By: Kelly Hearn
Recent photos of an uncontacted tribe firing arrows at a plane briefly made these Amazon Indians the world's least understood media darlings.
Contrary to many news stories, the isolated group has actually been monitored from a distance for decades, past and current Brazilian government officials say.
No one, however, is known to have had a face-to-face meeting with the nomadic tribe, which lives along the Peru-Brazil border. And no one knows how much, if anything, these rain forest people know about the outside world.
The tribe—whose name remains unknown—was first discovered by outsiders around 1910, according to José Carlos Meirelles, an official with Brazil's Indian-protection agency (FUNAI).
It was Meirelles who released the photos on May 29 through the indigenous-rights advocacy group Survival International.

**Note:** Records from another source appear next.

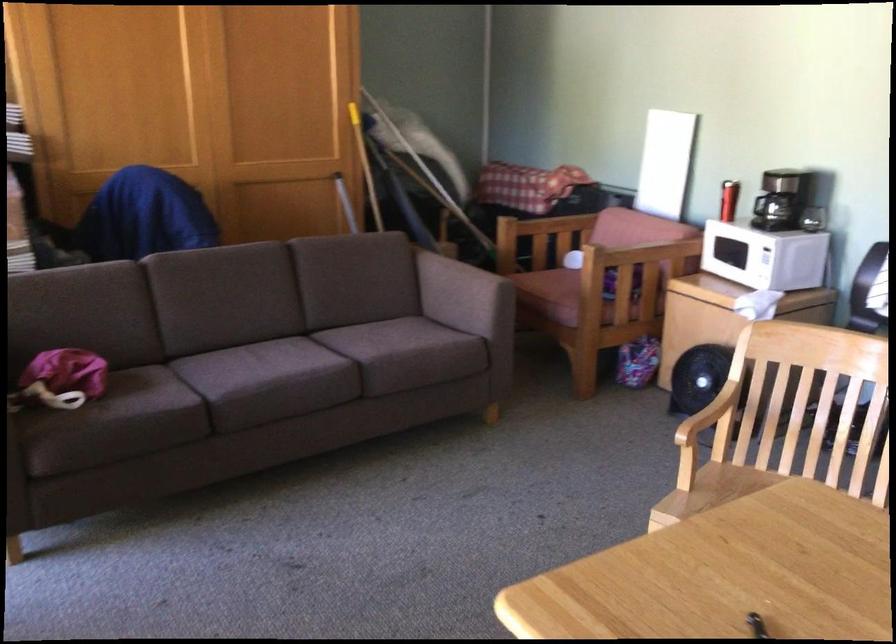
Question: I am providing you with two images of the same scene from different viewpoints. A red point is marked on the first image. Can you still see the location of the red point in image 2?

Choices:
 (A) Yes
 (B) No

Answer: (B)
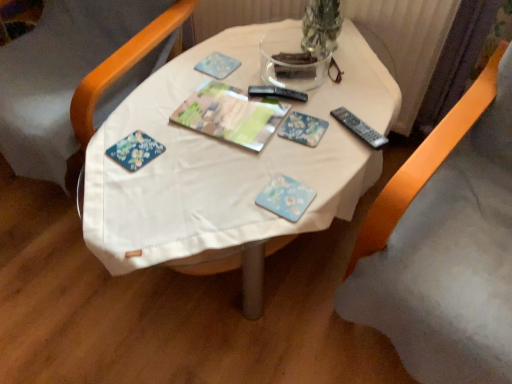
Where is `vacant area on the back side of blue floral coaster at center, which is the second paperback book from top to bottom`? This screenshot has height=384, width=512. vacant area on the back side of blue floral coaster at center, which is the second paperback book from top to bottom is located at coordinates (286, 154).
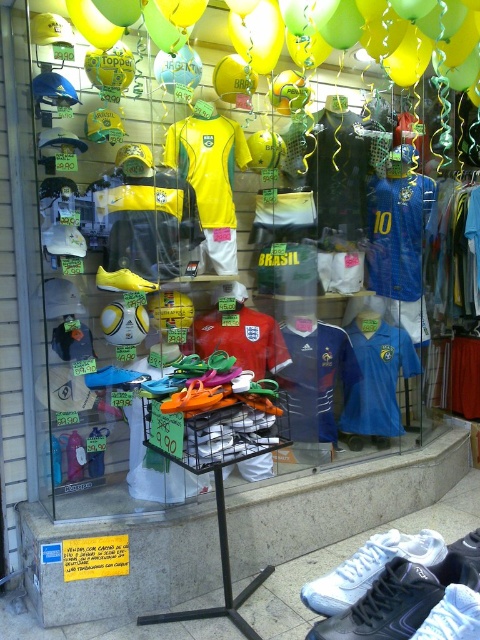
Can you confirm if white mesh shoe at lower right is positioned to the right of white synthetic shoe at lower right?

No, white mesh shoe at lower right is not to the right of white synthetic shoe at lower right.

Does white mesh shoe at lower right have a greater height compared to white synthetic shoe at lower right?

Yes.

The width and height of the screenshot is (480, 640). What do you see at coordinates (370, 568) in the screenshot?
I see `white mesh shoe at lower right` at bounding box center [370, 568].

This screenshot has width=480, height=640. I want to click on white mesh shoe at lower right, so click(x=370, y=568).

Locate an element on the screen. This screenshot has height=640, width=480. white mesh shoe at lower right is located at coordinates (370, 568).

Between point (386, 541) and point (100, 275), which one is positioned in front?

Positioned in front is point (386, 541).

Is point (328, 584) positioned after point (103, 285)?

That is False.

Where is `white mesh shoe at lower right`? Image resolution: width=480 pixels, height=640 pixels. white mesh shoe at lower right is located at coordinates (370, 568).

Is white synthetic shoe at lower right to the right of yellow matte soccer shoe at center from the viewer's perspective?

Yes, white synthetic shoe at lower right is to the right of yellow matte soccer shoe at center.

This screenshot has width=480, height=640. I want to click on white synthetic shoe at lower right, so click(x=453, y=616).

Where is `white synthetic shoe at lower right`? Image resolution: width=480 pixels, height=640 pixels. white synthetic shoe at lower right is located at coordinates (453, 616).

Meirelles said he made the photos public to prove the group exists. Activist and former FUNAI president Sydney Possuelo agreed that—amid development and doubt over the existence of such tribes—it was necessary to publish them.
Taken in May, the photos became a sensation and spurred debate over how best to protect isolated tribes. Many indigenous-rights advocates see such groups as under threat from oil, gas, and logging interests that covet in the Indians' resource-rich homelands.
Despite such apparent threats, the recently photographed group's population has nearly doubled in the last twenty years, Meirelles added.